Late last week we were entertained by the downright bizarre story of Kim Dotcom, the larger-than-life founder of the now shuttered file sharing site Megaupload. Dotcom is now in jail in New Zealand, awaiting extradition to the U.S. to face charges of conspiring to commit racketeering, conspiring to commit money laundering, copyright infringement, and aiding and abetting copyright infringement.
Check out this Wired article to get the full, entertaining lowdown on Dotcom. But in the meantime, I wanted to fill you in on a little secret: “Dotcom” is not Dotcom’s original last name. Nope, I kid you not. It was actually “Schmitz.”
But herein lies Dotcom’s personal branding genius—whether he may be a criminal or not.
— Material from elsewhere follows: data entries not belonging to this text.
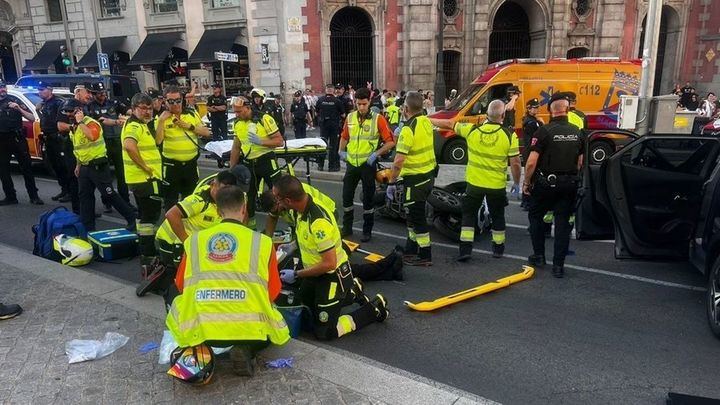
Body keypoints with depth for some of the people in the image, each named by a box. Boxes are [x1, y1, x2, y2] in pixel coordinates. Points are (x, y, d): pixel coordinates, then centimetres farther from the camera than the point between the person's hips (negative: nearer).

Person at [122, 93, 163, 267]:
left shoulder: (140, 125, 16)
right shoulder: (134, 126, -17)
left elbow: (156, 142, 27)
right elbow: (129, 146, -35)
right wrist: (144, 166, -28)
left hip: (140, 178, 11)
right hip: (145, 178, -11)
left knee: (144, 213, 20)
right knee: (151, 215, -6)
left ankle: (144, 249, 32)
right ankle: (148, 255, -2)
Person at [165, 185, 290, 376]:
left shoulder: (194, 240, 8)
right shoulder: (263, 242, 2)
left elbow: (181, 286, 17)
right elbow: (273, 293, 5)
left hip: (199, 330, 2)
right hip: (250, 329, -2)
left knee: (175, 297, 32)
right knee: (277, 325, 32)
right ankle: (246, 350, 1)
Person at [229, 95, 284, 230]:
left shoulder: (264, 119, -14)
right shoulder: (237, 123, 4)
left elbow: (279, 141, -15)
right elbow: (236, 148, 13)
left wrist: (260, 141, -28)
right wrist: (231, 169, 11)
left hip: (266, 161, -5)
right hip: (249, 163, 5)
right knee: (248, 195, 11)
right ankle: (249, 224, 25)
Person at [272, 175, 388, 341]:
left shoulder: (319, 222, -35)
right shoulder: (303, 208, -8)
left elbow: (329, 264, -30)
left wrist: (296, 275, -23)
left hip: (333, 275, -9)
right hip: (315, 272, 9)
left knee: (324, 332, -3)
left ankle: (374, 309, 8)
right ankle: (350, 294, 35)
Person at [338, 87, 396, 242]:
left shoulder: (378, 119, -8)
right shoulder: (350, 118, 5)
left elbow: (390, 142, -9)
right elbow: (344, 137, 21)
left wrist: (376, 154, -16)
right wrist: (342, 151, 6)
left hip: (368, 164, -4)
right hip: (351, 163, 4)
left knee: (368, 199, 5)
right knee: (347, 196, 10)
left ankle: (367, 231, 16)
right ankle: (347, 227, 25)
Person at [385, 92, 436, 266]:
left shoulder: (408, 129, -22)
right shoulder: (426, 121, 4)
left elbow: (398, 161, -25)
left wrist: (391, 183, -17)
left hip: (415, 179, -9)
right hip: (429, 174, 9)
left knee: (417, 217, 2)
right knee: (413, 214, 21)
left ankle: (425, 256, 10)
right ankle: (411, 248, 34)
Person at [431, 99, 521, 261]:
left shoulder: (472, 129, -9)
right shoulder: (509, 135, -14)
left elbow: (449, 124, 4)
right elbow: (515, 163, -11)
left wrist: (428, 120, 18)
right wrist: (516, 182, 4)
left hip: (474, 182, 1)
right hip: (497, 185, 0)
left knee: (469, 214, 14)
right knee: (497, 216, 18)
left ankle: (465, 248, 7)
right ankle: (498, 248, 30)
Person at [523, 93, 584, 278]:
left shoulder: (544, 131, -13)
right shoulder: (577, 132, 5)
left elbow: (531, 162, -16)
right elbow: (580, 162, 10)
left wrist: (526, 182, -5)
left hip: (547, 182, -4)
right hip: (570, 184, 4)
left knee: (535, 216, 16)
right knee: (563, 221, 8)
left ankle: (539, 256, 20)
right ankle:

Schmitz changed his last name to fit his online persona. “Dotcom” defines him. This got me thinking that a last-name change could could really benefit those PR pros looking to get more visibility for their personal brands. For instance, PR News defines who I am. So from now on I’ll be Scott Makefridaydeadline. Other notables who could benefit from this move include:
- Mark Footinmouth (Mark Wahlberg)
- Alec Wordswithfriends (Alec Baldwin)
- Mitt Muchlessthan30percent (Mitt Romney)
It’s true that athletes are big on the name change—Chad Johnson to Ochocinco for example. But his jersey number really didn’t define who he was. Mr. Dotcom is clear evidence that this move will work. After all, the FBI reports that in 2010 he was making more than $100,000 per day from his online properties. Before he was put in the slammer, Dotcom was living in a $24 million spread in New Zealand. Riches can be ours.
I’m on LegalZoom.com right now going through the process. Please join me.